Le rêve d’une prolongation des heures d’Al-Andalus se brise au moment où la situation internationale au Moyen-Orient répand son poison dans le monde musulman. Les conséquences de la guerre du Kippour (32) sont perçues par Mimouna comme « une force maléfique qui avait réussi à détériorer les bonnes relations d’entente et de fraternité qui existaient entre nos deux communautés » (21) ; elles entraînent une à une les décisions de quitter le Maroc pour se rendre en Israël, en laissant derrière soi des siècles de présence.

La légitimité de l’installation des juifs à Fès se décline dans les paroles de l’oncle Elias qui souhaite ancrer dans la mémoire de la jeune génération les liens qui les unissent à Fès et, plus largement au royaume marocain. Après avoir retracé toutes les étapes, les périodes fastes, celles plus complexes, il conclut en soulignant que maintenant, au vu des craintes et des menaces ressenties, « ce retour à la terre de nos ancêtres ne peut être que compréhensible » (61).

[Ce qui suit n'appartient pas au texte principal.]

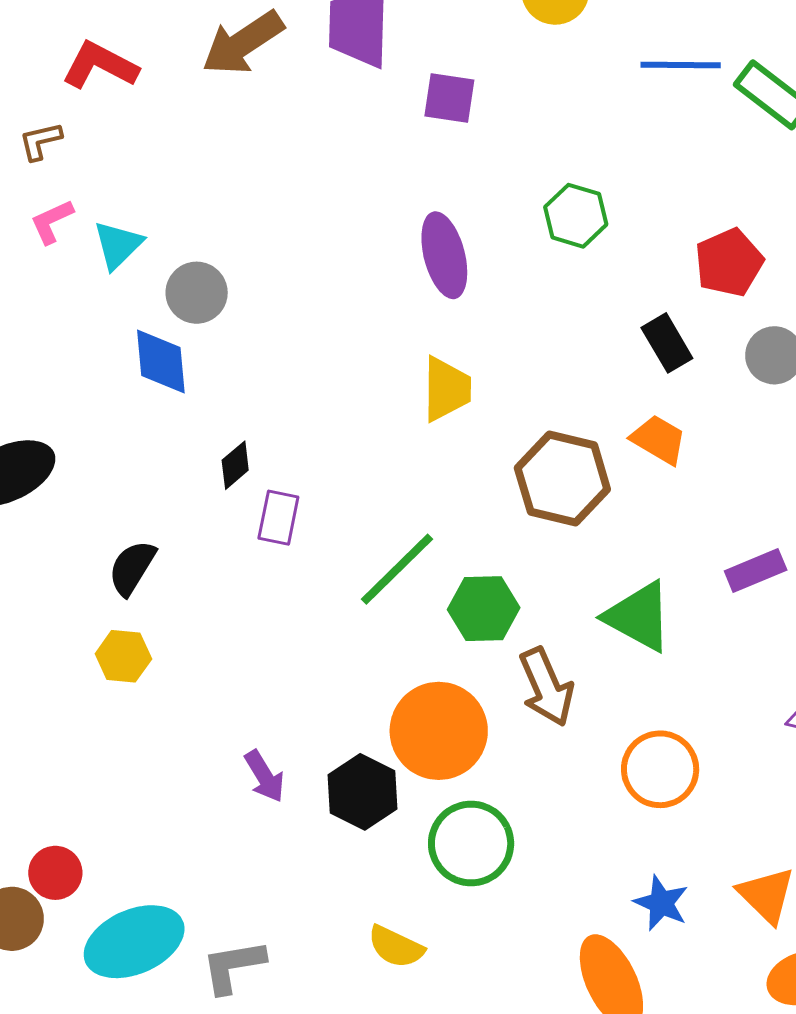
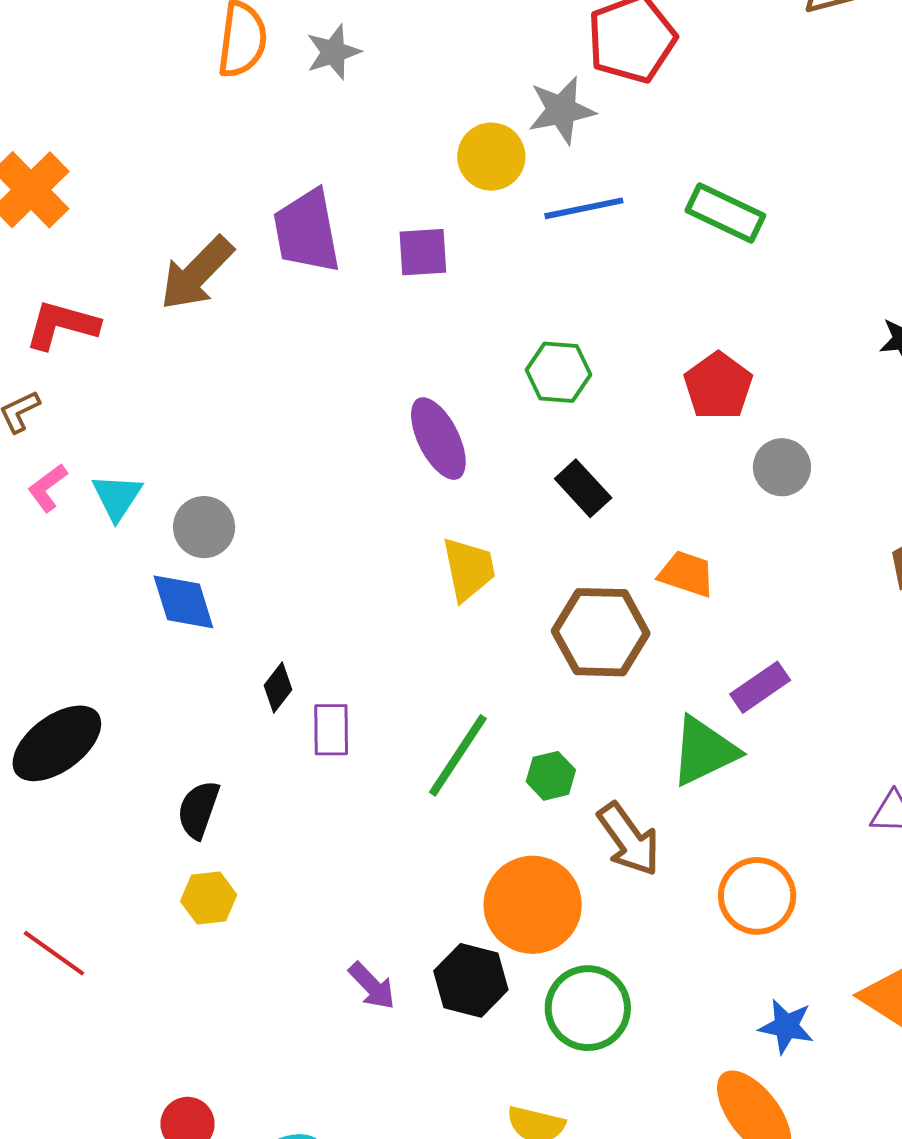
blue line: (681, 65) -> (584, 208), moved
purple square: (449, 98) -> (423, 252), moved
black rectangle: (667, 343) -> (583, 488), moved
purple rectangle: (756, 571) -> (760, 687), moved
green hexagon: (484, 609) -> (551, 776), size x0.7
green triangle: (639, 617) -> (704, 751), turned -42

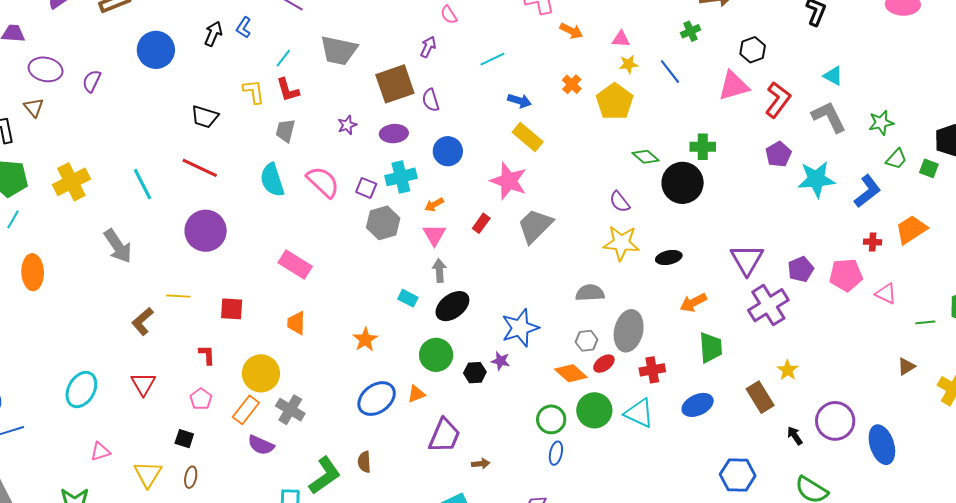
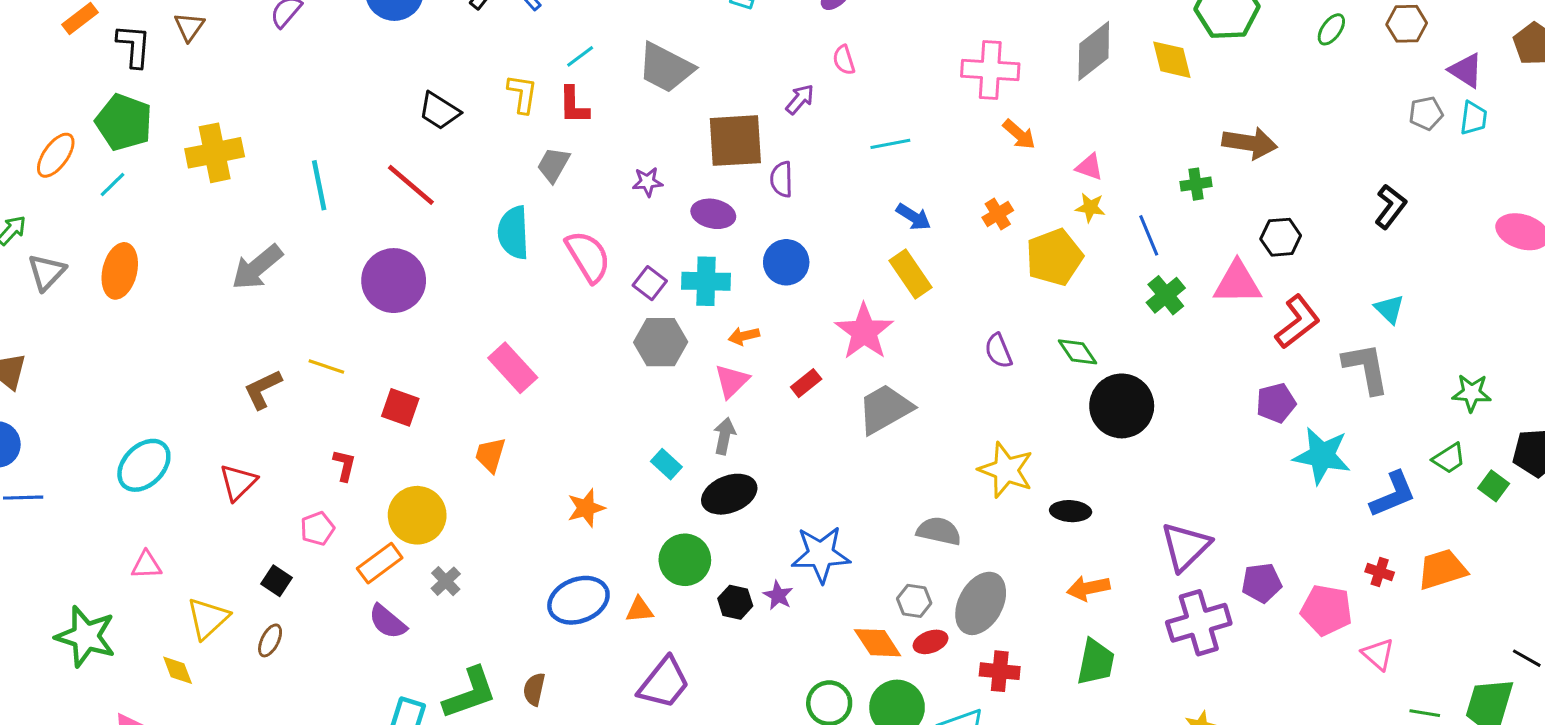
green star: (881, 123) -> (1472, 393), moved
green cross: (703, 147) -> (1166, 295), moved, turned 35
purple semicircle: (620, 202) -> (998, 351), moved
gray arrow: (118, 246) -> (257, 267), turned 69
gray cross: (290, 410) -> (446, 581), size x0.7

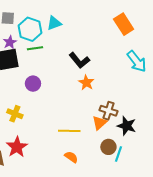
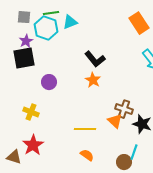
green line: (35, 48) -> (51, 13), moved
orange star: (86, 83) -> (93, 80), moved
orange triangle: (99, 123) -> (115, 121), turned -35
brown circle: (108, 147) -> (124, 162), moved

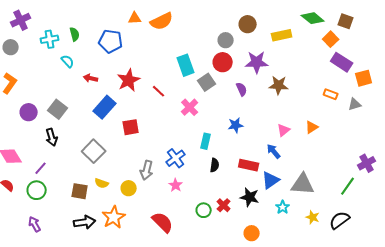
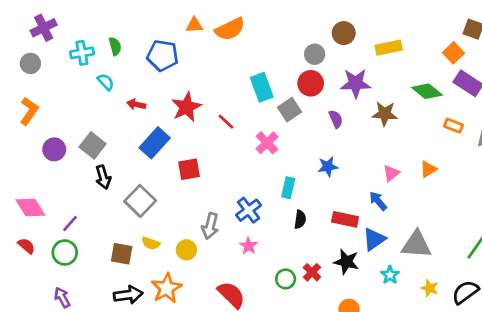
green diamond: (313, 18) -> (427, 91), moved
black arrow: (52, 137) -> (103, 177), moved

Cette décision inquiète le père qui redoute l’accueil que leur réservent les Israéliens, rappelant la scission entre Séfarades et Ashkénazes, les uns le plus souvent bien intégrés depuis des générations dans le bassin méditerranéen, les autres, malmenés dans les pays de l’Est. Il n’hésite pas à dire à ses enfants qu’ils sont « leur pire ennemi » (63) comme s’il prévoyait le malheur qui allait frapper sa fille préférée.

Les craintes exprimées de manière quasi instinctives par le père de Mimouna, laquelle deviendra Rachel en terre hébraïque, relèvent d’une juste observation des Ashkénazes qui ont pris en main le destin d’Israël au nom de la juste compensation des massacres nazis. La Shoah sépare juifs méditerranéens et juifs d’Europe centrale plus sûrement que leurs écarts culturels des siècles, passés dans la relative paix du mellah pour les uns, et l’ostracisme des shtetls russes ou polonais, pour les autres. Considérés comme trop proches des musulmans, les Séfarades sont perçus comme des « Arabes juifs » et donc teintés d’une impureté qu’ils doivent se faire pardonner par leur soumission.

Ainsi, ce récit d’une vie tragique prend-il des accents plus amples en donnant à lire les revers d’un destin qui aurait dû être lumineux si l’Histoire ne s’en était mêlée, si, la religion poussée dans ses excès ne l’avait empêchée de se renaître. En donnant la parole à une femme, l’auteur opère un tournant dans son œuvre, même si le Maroc demeure présent, l’exploration de la psyché tourmentée de la protagoniste, la sensualité, voire l’érotisme, de certains passages marquent une évolution qui semble le conduire vers une littérature libérée de sa propre mémoire.

Bernadette Rey Mimoso-Ruiz

1 Najib Redouane, L’Envers du Destin, Paris, éditions Vérone, 2016, 388 pages.